Левченко вообще очень удивился этому звонку, а потом с присущей ему доброжелательностью говорит, что не может поверить: Владимир Михайлович затеял такую игру?
– Я, наверное, наивный человек. Всегда думаю, что все рассматривается по справедливости, – растерянно говорит: – Видно, я ошибался…
– Ну что ты, Юра! Я и звоню тебе, потому что знаю: ты ни в коем случае не можешь быть замешан в этой игре… Ты мне всегда очень нравился! – Костя прибавляет от всего сердца. И испытывает страшное облегчение.
– Что
– Уртицкий ничего не говорил тебе обо мне?
– Нет.
– Я верю… верю.
– Если хочешь, я, конечно, могу спросить у него…
– Нет-нет, ни в коем случае! Ни слова ему не говори! Ни слова… хорошо?
– Хорошо… ладно, чтоб ты не сомневался… я просто клянусь, что не скажу! – Левченко сипит от всей души. – Но что я тогда могу сделать? Чем тебе помочь?

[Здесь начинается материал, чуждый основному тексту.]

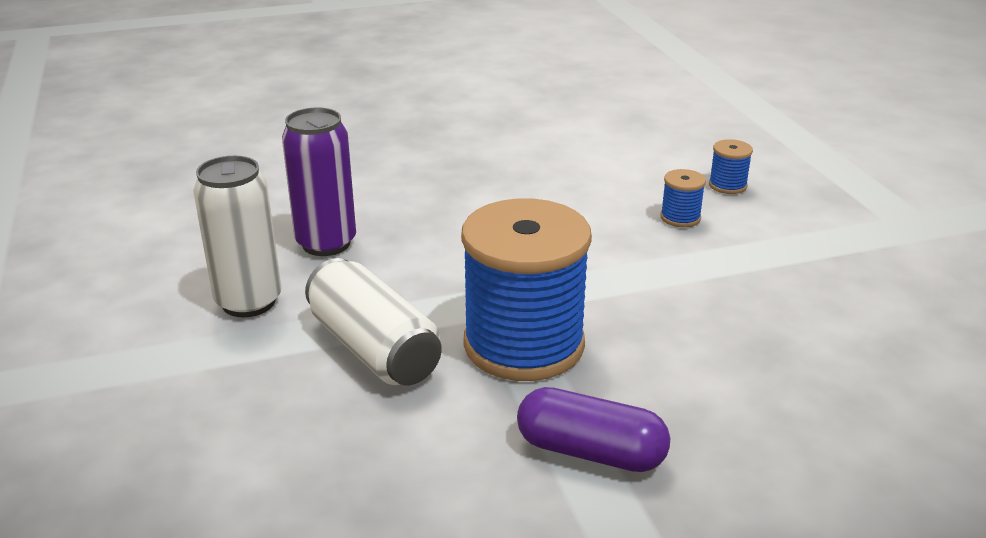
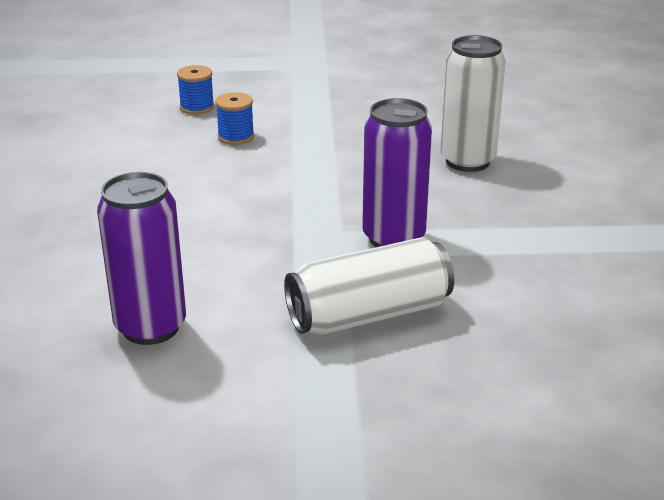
camera: 75 degrees left, 0 degrees up
(248, 302) = (245, 389): white can -> white can (467, 161)
(523, 345) = (393, 238): blue spool -> purple can
(590, 452) = (537, 233): purple capsule -> none

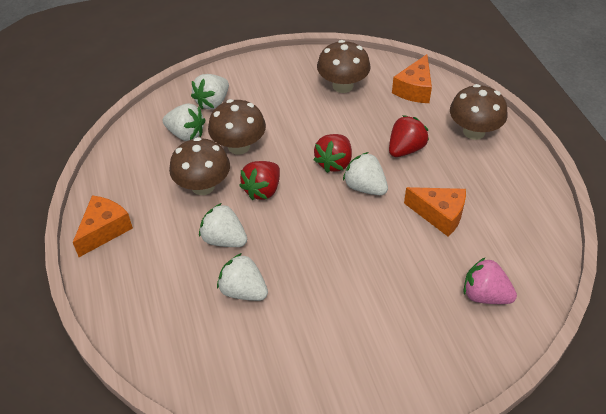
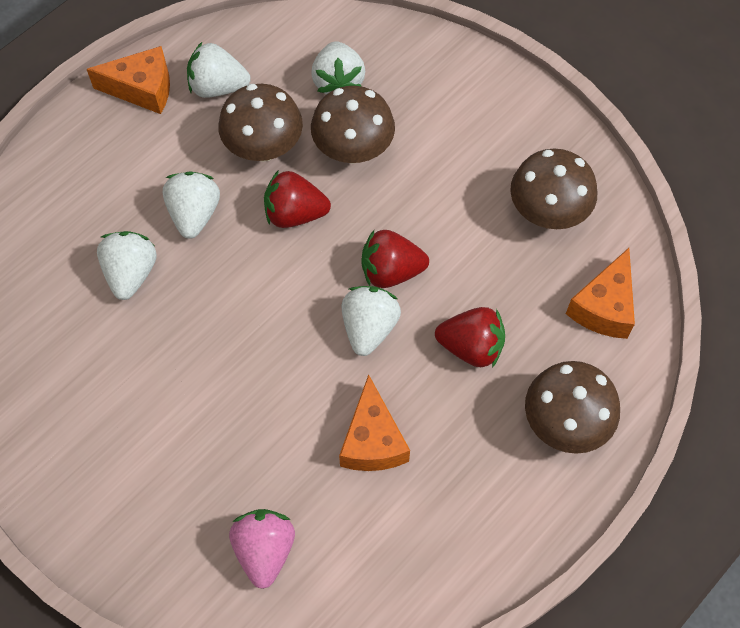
camera: 60 degrees right, 15 degrees up
(212, 102) = (412, 79): white strawberry -> white strawberry (218, 87)
(414, 89) = (604, 307): orange cheese -> orange cheese turned 60 degrees counterclockwise

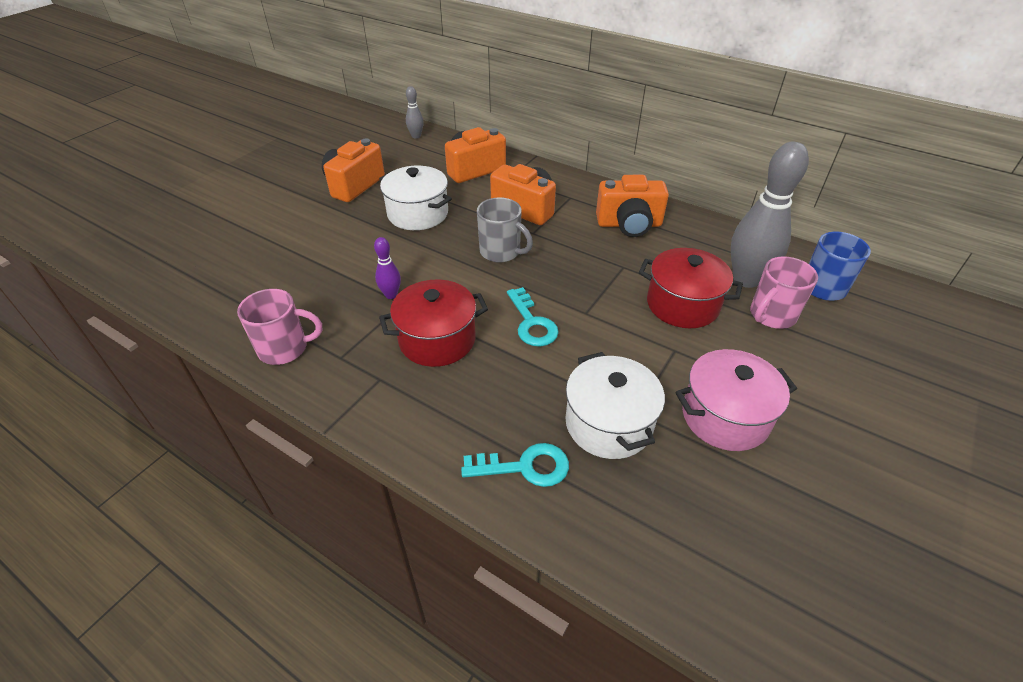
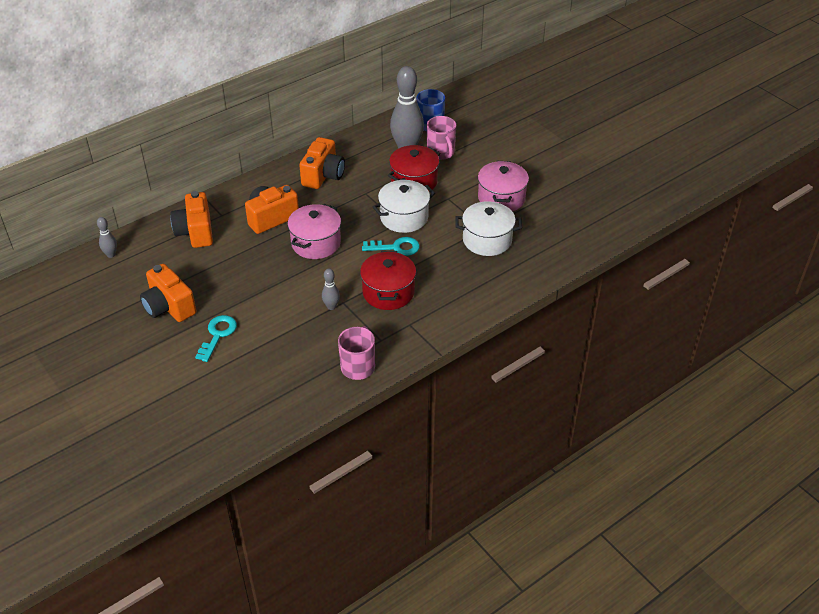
camera: 70 degrees left, 0 degrees up
(391, 295) = (331, 306): purple bowling pin -> grey bowling pin
(418, 214) = (239, 276): white pot -> white pot (404, 217)
(501, 252) = (316, 243): grey mug -> pink pot
(524, 467) = (500, 278): turquoise key -> turquoise key (217, 335)

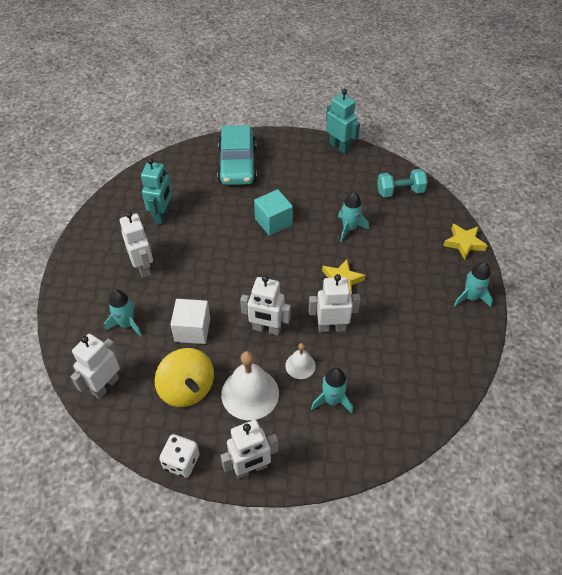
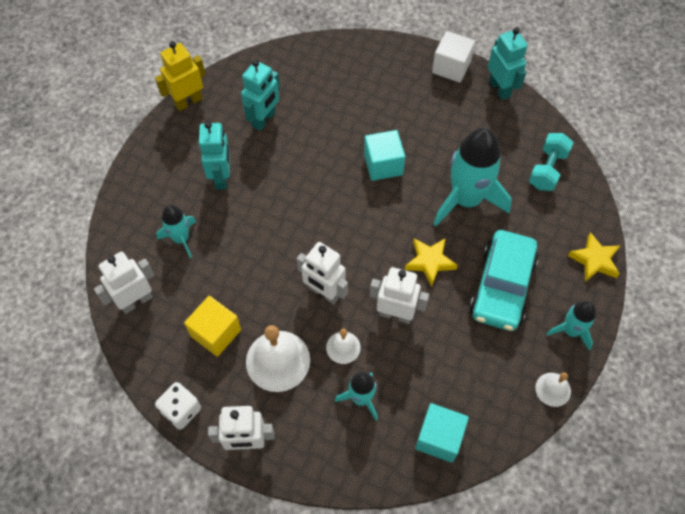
camera: 20 degrees right, 10 degrees up
(91, 219) = (188, 101): none -> yellow robot
(143, 267) = (222, 177): white robot -> turquoise robot
(187, 389) = (216, 333): yellow spinning top -> yellow cube
(192, 330) = (246, 268): white cube -> white cube (451, 67)
(237, 165) = (371, 79): turquoise car -> turquoise car (502, 286)
(349, 228) = (466, 199): turquoise rocket -> turquoise rocket, size x1.90
(400, 191) = (547, 170): turquoise dumbbell -> turquoise dumbbell turned 75 degrees counterclockwise
(408, 409) = (439, 437): none -> turquoise cube
(478, 343) = (553, 389): none -> white bell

– Ничего не надо пока ничего… – тараторит Костя. – Может, еще все устроится как-нибудь само…
– Ну пока тогда. Рад был слышать тебя.
– Хорошо, пока.
Левченко – еще один поэт, которого Уртицкий тоже продвигает; время от времени возит по областям и на конкурсы.
Первая мысль у Левашова после разговора: «А что если Юра тоже связан со сговором? Нет, не может такого быть. Он тут ни при чем вообще». Кроме того, такая искренняя клятва… уверяет, что дальше этот разговор не пойдет.
На минуту Костя успокаивается………………………………………………………………
Потом…
Продолжает вспоминать, что происходит в литературной тусовке все эти годы. Главное ее свойство – полная местечковость и отсутствие связей с широким читателем. В сочетании с немереным пафосом «маститых литераторов»… отживших, еле шевелящихся «классиков» – которых сразу забудут, чуть только их не станет. (Да и сейчас их помнит две сотни… не читателей, писателей-друзей помоложе). Печатаются они в вековых журналах, у которых упали тиражи. (Вроде того, в котором работает Молдунов).
Только теперь все это держит никчемность, которая не смогла пробиться в советское время.
Как же так могло получиться?…………………………………………………………………
Двигать куда бы то ни было (за пределы человек десяти-двадцати) тебя никто не хочет – все, от кого в этой кучке что-то зависит, только кидают понты и виляют.
И чем менее востребована литература, тем больше гонора. (Ведь широкая публика оценить настоящее все равно не сможет; «да это и не нужно – ведь понятия «общество», «народ» здесь отрицаются в принципе). Все, впрочем, говорят, что нужно выбираться из вакуума – но никто ничего не предпринимает, – все неизбежно тонет в конъюнктуре.
И мышление – только в пределах того, что уже есть.
Уйти от них? Но ведь именно здесь и нужно быть, ежели хочешь сделать что-то стоящее. Что-то серьезное написать! Это – самый высокий уровень, какой есть.
«Их бы никто и близко не подпустил, если б не рухнул советский режим!» – посмеивается Костя, когда у него бывает настроение поёрничать. И что они ловко воспользовались разрухой, залепили артерии, заняли место…
А ежели кому-то удается подняться с этого подвала, так только не таланту, – здесь уж Уртицкий пошустрит и выдаст премию какой-нибудь прозе «косенькой-нестандартной», и обязательно – малой формы, – в результате все это потом куда-то утонет и денется; до издателя вообще не дойдет.